Den Förderpreis in Höhe von 500 Euro erhalten vier Masterstudentinnen der vier Fakultäten für ihre erbrachte hervorragende Notenleistung:

  • Isabella Bäumler, Medizintechnik
  • Ina Jakobi, Umwelttechnologie
  • Vera Kaltenecker, Medientechnik und Medienproduktion
  • Stefanie Prediger, Angewandte Wirtschaftspsychologie

Ausgelobt wurde der neue Förderpreis im Rahmen des Professorinnenprogramms III des Bundes und der Länder, das unter anderem die Gleichstellung von Frauen und Männern an Hochschulen unterstützt sowie die Repräsentation von Frauen auf allen Qualifikationsstufen im Wissenschaftssystem nachhaltig verbessern will.

Die OTH Amberg-Weiden ist seit 2019 Teil des Professorinnenprogramms III. Ein unabhängiges Gremium bewertete das im Jahre 2018 eingereichte Gleichstellungszukunftskonzept positiv, womit eine Förderung bis 2024 gewährleistet ist.

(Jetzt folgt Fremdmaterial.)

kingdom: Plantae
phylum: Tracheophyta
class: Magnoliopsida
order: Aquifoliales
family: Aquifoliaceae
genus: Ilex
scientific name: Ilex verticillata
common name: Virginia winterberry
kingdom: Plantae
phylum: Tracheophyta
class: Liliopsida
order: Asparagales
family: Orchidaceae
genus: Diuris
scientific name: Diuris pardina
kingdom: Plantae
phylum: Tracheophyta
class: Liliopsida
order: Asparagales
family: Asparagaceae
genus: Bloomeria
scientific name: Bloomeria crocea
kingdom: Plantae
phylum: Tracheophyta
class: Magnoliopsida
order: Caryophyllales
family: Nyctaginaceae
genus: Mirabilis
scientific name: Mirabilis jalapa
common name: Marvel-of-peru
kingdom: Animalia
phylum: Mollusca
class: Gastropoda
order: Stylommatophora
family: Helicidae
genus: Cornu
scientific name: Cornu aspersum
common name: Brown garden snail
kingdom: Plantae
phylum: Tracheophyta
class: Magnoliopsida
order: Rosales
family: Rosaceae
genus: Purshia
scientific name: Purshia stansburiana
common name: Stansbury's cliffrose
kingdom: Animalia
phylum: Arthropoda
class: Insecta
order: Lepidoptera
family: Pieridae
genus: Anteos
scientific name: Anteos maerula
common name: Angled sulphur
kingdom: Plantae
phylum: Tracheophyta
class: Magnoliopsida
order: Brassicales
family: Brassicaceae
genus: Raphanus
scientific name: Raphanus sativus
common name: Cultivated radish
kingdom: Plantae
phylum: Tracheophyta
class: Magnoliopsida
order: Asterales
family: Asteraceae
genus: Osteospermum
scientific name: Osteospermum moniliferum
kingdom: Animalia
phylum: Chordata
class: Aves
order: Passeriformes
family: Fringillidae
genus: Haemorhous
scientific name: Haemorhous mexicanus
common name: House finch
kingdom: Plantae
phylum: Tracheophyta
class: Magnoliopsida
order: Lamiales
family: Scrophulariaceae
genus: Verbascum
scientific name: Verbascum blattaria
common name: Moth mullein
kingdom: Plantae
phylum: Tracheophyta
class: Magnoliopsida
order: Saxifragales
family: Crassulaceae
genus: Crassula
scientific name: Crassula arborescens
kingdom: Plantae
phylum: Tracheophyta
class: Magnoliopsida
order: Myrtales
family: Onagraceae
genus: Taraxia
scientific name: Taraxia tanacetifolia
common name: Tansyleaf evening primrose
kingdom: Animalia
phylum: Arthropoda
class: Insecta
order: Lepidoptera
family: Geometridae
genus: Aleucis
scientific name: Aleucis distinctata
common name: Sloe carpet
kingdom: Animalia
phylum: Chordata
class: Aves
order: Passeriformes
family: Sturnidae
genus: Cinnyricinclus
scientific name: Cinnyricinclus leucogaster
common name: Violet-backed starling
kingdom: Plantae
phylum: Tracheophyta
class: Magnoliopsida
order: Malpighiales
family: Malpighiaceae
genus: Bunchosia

Wissenschaftlerinnen von morgen fördern

„Ich freue mich sehr über diese Förderung und dass wir in diesem Rahmen weitere Schritte im Bereich der Gleichstellung unternehmen können. Denn ganz besonders für eine Technische Hochschule stellt oftmals das Erreichen einer gender- und diversitätsausgewogenen Repräsentation von Frauen auf allen Qualifikationsstufen im Wissenschaftssystem eine große Herausforderung dar“, sagt Prof. Dr. Christiane Hellbach, Vizepräsidentin und Frauenbeauftragte der OTH Amberg-Weiden.

In diesem Zuge soll neben weiteren Maßnahmen zur Erhöhung des Frauenanteils auf allen Qualifikationsstufen im Wissenschaftssystem, wie z.B. Schaffung von Anreizsystemen für die Berufung von Professorinnen im MINT-Bereich, durch das Ausloben des Förderpreises die Gewinnung und Förderung von  Nachwuchswissenschaftlerinnen vorangetrieben werden.